Source data
::::::

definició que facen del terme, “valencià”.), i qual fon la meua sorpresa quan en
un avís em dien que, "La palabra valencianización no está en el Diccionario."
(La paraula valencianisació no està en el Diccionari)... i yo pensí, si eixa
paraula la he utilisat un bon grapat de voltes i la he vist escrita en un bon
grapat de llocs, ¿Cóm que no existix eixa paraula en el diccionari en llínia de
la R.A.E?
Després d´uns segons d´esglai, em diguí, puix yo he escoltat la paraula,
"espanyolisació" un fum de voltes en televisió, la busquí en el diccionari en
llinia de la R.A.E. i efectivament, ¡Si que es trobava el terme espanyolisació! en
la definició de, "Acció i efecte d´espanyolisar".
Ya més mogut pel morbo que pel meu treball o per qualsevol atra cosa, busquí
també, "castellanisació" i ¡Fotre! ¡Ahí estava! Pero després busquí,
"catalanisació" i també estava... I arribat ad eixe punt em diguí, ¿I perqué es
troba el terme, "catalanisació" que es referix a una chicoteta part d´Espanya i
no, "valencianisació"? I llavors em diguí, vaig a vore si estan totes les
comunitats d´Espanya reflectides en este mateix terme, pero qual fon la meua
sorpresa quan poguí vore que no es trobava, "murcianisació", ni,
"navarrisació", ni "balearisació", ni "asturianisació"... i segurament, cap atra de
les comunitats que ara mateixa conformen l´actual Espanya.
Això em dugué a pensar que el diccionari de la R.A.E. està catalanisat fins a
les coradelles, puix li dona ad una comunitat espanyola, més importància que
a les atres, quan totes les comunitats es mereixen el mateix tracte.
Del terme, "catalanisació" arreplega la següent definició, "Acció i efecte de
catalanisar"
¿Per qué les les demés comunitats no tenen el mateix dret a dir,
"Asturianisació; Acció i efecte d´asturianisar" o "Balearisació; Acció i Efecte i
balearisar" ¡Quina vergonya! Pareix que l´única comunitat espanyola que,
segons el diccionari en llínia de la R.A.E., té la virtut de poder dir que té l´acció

::::::

Could you reproduce, exactly, every line above from the line with "un avís em dien" to the line with "estan totes les", and no other line? Both ends count.

- Exercise result -
un avís em dien que, "La palabra valencianización no está en el Diccionario."
(La paraula valencianisació no està en el Diccionari)... i yo pensí, si eixa
paraula la he utilisat un bon grapat de voltes i la he vist escrita en un bon
grapat de llocs, ¿Cóm que no existix eixa paraula en el diccionari en llínia de
la R.A.E?
Després d´uns segons d´esglai, em diguí, puix yo he escoltat la paraula,
"espanyolisació" un fum de voltes en televisió, la busquí en el diccionari en
llinia de la R.A.E. i efectivament, ¡Si que es trobava el terme espanyolisació! en
la definició de, "Acció i efecte d´espanyolisar".
Ya més mogut pel morbo que pel meu treball o per qualsevol atra cosa, busquí
també, "castellanisació" i ¡Fotre! ¡Ahí estava! Pero després busquí,
"catalanisació" i també estava... I arribat ad eixe punt em diguí, ¿I perqué es
troba el terme, "catalanisació" que es referix a una chicoteta part d´Espanya i
no, "valencianisació"? I llavors em diguí, vaig a vore si estan totes les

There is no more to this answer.